Upsert a component state:
PUT /api/coord/components
{
"project_key": "gururmm",
"component": "server",
"state": "deployed",
"version": "0.3.0",
"notes": "Deployed 2026-05-12; credential store live",
"updated_by": "DESKTOP-0O8A1RL/claude-main"
}
Valid states (convention — not enforced): building, built, deploying, deployed, degraded, unknown
Read all component states for a project:
GET /api/coord/components?project_key=gururmm
Workflows and Work Items
Use workflows to track multi-step initiatives that span sessions or days.
Create a workflow:
POST /api/coord/workflows
{
"project_key": "gururmm",
"name": "Network Discovery Phase 1",
"description": "TCP probe scanner + DB layer + API + dashboard",
"status": "planning",
"created_by": "DESKTOP-0O8A1RL/claude-main"
}
Add work items to a workflow:
POST /api/coord/work-items
{
"workflow_id": "<uuid>",
"project_key": "gururmm",
"title": "Write migrations 017-019 for discovery tables",
"status": "pending",
"priority": 10
}
Update work item status:
PATCH /api/coord/work-items/<id>
{ "status": "completed" }
Workflow statuses: planning, active, blocked, completed, cancelled
Work item statuses: pending, in_progress, blocked, completed, cancelled
Inter-Session Messages
Send targeted messages between sessions or broadcast to a project.
Send a message:
POST /api/coord/messages
{
"from_session": "DESKTOP-0O8A1RL/claude-main",
"to_session": "HOWARD-HOME/claude-main", // omit for broadcast
"project_key": "gururmm",
"subject": "macOS build pipeline ready for wiring",
"body": "build-agents.sh updated. Section marked TODO-MACOS. Wire in from your end."
}
Check for unread messages (do this at session start):
GET /api/coord/messages?to_session=<session_id>&unread_only=true
Display each unread message prominently:
============================================================
MESSAGE FROM <from_session> — <subject>
============================================================
<body>
============================================================
Mark as read:
PUT /api/coord/messages/<id>/read
Status Overview
Quick snapshot of everything active:
GET /api/coord/status
Returns: active locks, recent component state changes, active workflows, unread message count.
Session Cleanup
When a session ends cleanly, release all its locks:
DELETE /api/coord/locks?session_id=<session_id>&release_all=true
project_key Slugs
| Slug | Project |
|---|---|
gururmm |
GuruRMM server + dashboard |
claudetools |
ClaudeTools API + coordination system |
dataforth-dos |
Dataforth DOS project |
Free-form — add new slugs as needed. Does NOT foreign-key to the projects table.
Softfail and Catch-Up
The coordination API must never block work. If it is unavailable:
On any network error, timeout, or 5xx response:
- Log the failed call to
.claude/coord-queue.jsonl(one JSON object per line):{"ts":"2026-05-12T15:30:00Z","method":"PUT","path":"/api/coord/components/gururmm/server","body":{"state":"deployed","version":"0.3.0","notes":"...","updated_by":"DESKTOP-0O8A1RL/claude-main"}} - Continue working. Do not retry immediately.

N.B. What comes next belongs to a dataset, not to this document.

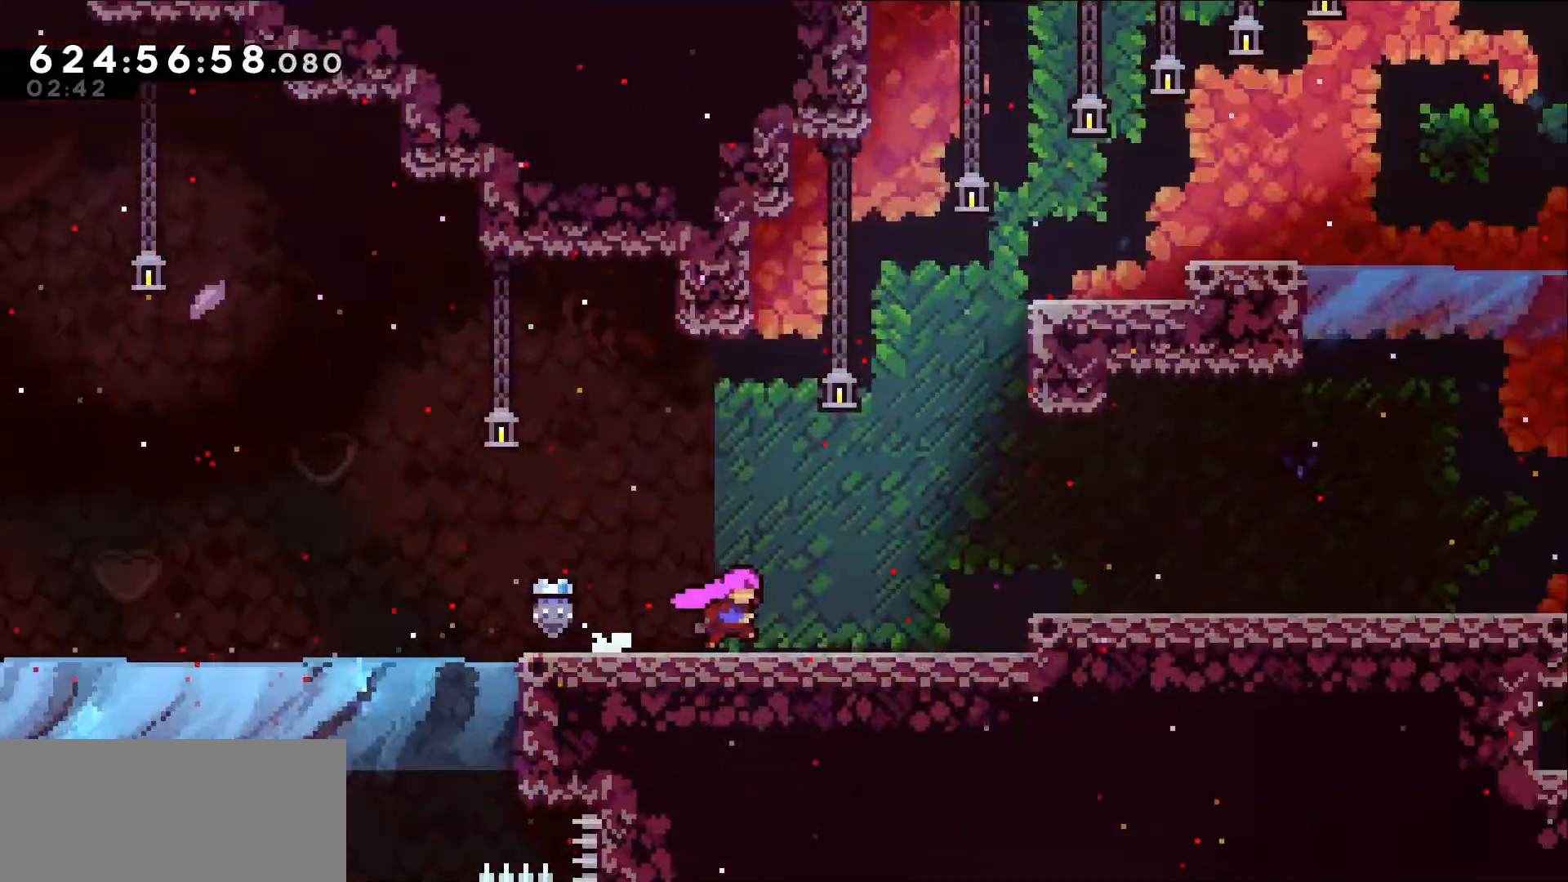
{"keys": ["right"], "events": []}
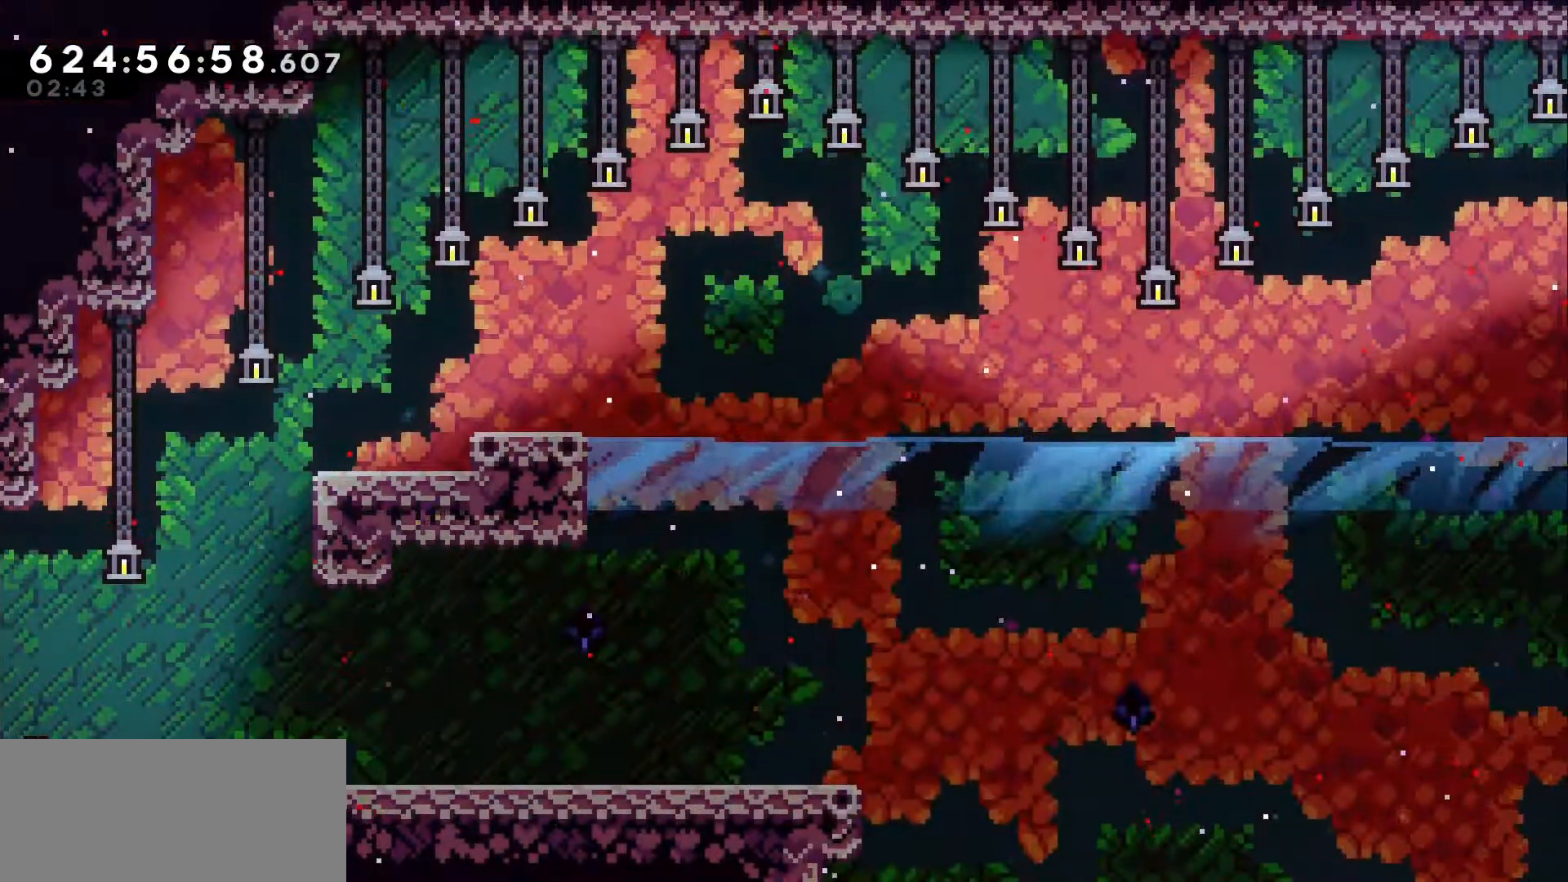
{"keys": ["jump", "right"], "events": [[367, "jump", "down"]]}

On 503 with Retry-After header:
Wait the specified seconds, then retry once. If the retry also fails, queue it.
Catch-up (session start and after /sync):
# If coord-queue.jsonl exists and is non-empty:
while read -r line; do
method=$(echo "$line" | jq -r .method)
path=$(echo "$line" | jq -r .path)
body=$(echo "$line" | jq -r .body)
curl -s -X "$method" "http://172.16.3.30:8001$path" -H "Content-Type: application/json" -d "$body"
done < .claude/coord-queue.jsonl
# Remove the file only if all calls succeeded
The queue file lives in .claude/coord-queue.jsonl (gitignored — local to each workstation).
API Softfail Behavior (Server Side)
When the MariaDB database is unavailable:
- Coord endpoints return
503 Service Unavailablewith headerRetry-After: 30 - Response body:
{"detail": "Database unavailable. Retry after 30 seconds.", "retry_after": 30} GET /healthreflects DB status:{"status":"degraded","database":"disconnected"}
This behavior is implemented in the API server and does not need to be coded by agents.
Migration Note
projects/*/PROJECT_STATE.md files are ARCHIVED — read-only historical reference. Do not edit them. Use this API for all live coordination going forward.